**WHAT IS NEEDED:**
Give back the whole listing below exactly.

**DATA SHOWN:**
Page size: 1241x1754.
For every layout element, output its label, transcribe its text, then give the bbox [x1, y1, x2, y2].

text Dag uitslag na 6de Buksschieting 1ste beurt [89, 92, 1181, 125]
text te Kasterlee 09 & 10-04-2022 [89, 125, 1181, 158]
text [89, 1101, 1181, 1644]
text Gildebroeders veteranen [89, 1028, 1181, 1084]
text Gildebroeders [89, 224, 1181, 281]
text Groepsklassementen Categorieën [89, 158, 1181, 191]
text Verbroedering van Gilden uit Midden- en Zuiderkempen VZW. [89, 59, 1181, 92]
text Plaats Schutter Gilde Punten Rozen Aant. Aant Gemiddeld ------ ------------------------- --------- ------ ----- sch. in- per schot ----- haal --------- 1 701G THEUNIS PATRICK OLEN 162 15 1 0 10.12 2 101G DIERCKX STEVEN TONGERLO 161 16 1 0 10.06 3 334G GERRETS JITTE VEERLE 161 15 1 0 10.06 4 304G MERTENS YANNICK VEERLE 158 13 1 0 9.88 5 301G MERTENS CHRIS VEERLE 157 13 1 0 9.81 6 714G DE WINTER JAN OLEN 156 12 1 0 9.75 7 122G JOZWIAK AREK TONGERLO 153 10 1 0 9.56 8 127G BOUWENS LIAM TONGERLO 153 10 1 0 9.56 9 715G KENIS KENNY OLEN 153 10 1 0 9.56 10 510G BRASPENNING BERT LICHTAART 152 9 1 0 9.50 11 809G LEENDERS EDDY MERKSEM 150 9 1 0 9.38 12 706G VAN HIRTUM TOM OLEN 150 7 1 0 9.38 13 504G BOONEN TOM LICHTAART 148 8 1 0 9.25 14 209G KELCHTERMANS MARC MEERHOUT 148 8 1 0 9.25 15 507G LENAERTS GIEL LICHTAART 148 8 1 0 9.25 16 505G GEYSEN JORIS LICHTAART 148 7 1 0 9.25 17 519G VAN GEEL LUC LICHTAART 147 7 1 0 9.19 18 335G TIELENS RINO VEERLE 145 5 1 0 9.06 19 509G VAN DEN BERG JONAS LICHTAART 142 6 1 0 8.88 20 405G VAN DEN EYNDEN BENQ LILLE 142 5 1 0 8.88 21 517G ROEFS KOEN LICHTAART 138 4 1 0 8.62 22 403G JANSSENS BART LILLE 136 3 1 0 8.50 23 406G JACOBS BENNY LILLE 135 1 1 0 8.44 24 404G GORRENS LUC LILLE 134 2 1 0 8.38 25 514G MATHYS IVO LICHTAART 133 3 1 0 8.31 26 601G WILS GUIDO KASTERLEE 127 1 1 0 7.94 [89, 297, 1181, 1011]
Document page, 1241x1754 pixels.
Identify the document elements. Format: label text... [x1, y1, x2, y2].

**TASK RESPONSE:**
Page size: 1241x1754.
For every layout element, output its label, transcribe its text, then give the bbox [x1, y1, x2, y2].

text Dag uitslag na 6de Buksschieting 1ste beurt [89, 92, 1181, 125]
text te Kasterlee 09 & 10-04-2022 [89, 125, 1181, 158]
text [89, 1101, 1181, 1644]
text Gildebroeders veteranen [89, 1028, 1181, 1084]
text Gildebroeders [89, 224, 1181, 281]
text Groepsklassementen Categorieën [89, 158, 1181, 191]
text Verbroedering van Gilden uit Midden- en Zuiderkempen VZW. [89, 59, 1181, 92]
text Plaats Schutter Gilde Punten Rozen Aant. Aant Gemiddeld ------ ------------------------- --------- ------ ----- sch. in- per schot ----- haal --------- 1 701G THEUNIS PATRICK OLEN 162 15 1 0 10.12 2 101G DIERCKX STEVEN TONGERLO 161 16 1 0 10.06 3 334G GERRETS JITTE VEERLE 161 15 1 0 10.06 4 304G MERTENS YANNICK VEERLE 158 13 1 0 9.88 5 301G MERTENS CHRIS VEERLE 157 13 1 0 9.81 6 714G DE WINTER JAN OLEN 156 12 1 0 9.75 7 122G JOZWIAK AREK TONGERLO 153 10 1 0 9.56 8 127G BOUWENS LIAM TONGERLO 153 10 1 0 9.56 9 715G KENIS KENNY OLEN 153 10 1 0 9.56 10 510G BRASPENNING BERT LICHTAART 152 9 1 0 9.50 11 809G LEENDERS EDDY MERKSEM 150 9 1 0 9.38 12 706G VAN HIRTUM TOM OLEN 150 7 1 0 9.38 13 504G BOONEN TOM LICHTAART 148 8 1 0 9.25 14 209G KELCHTERMANS MARC MEERHOUT 148 8 1 0 9.25 15 507G LENAERTS GIEL LICHTAART 148 8 1 0 9.25 16 505G GEYSEN JORIS LICHTAART 148 7 1 0 9.25 17 519G VAN GEEL LUC LICHTAART 147 7 1 0 9.19 18 335G TIELENS RINO VEERLE 145 5 1 0 9.06 19 509G VAN DEN BERG JONAS LICHTAART 142 6 1 0 8.88 20 405G VAN DEN EYNDEN BENQ LILLE 142 5 1 0 8.88 21 517G ROEFS KOEN LICHTAART 138 4 1 0 8.62 22 403G JANSSENS BART LILLE 136 3 1 0 8.50 23 406G JACOBS BENNY LILLE 135 1 1 0 8.44 24 404G GORRENS LUC LILLE 134 2 1 0 8.38 25 514G MATHYS IVO LICHTAART 133 3 1 0 8.31 26 601G WILS GUIDO KASTERLEE 127 1 1 0 7.94 [89, 297, 1181, 1011]
Document page, 1241x1754 pixels.
Identify the document elements. Format: label text... [x1, y1, x2, y2].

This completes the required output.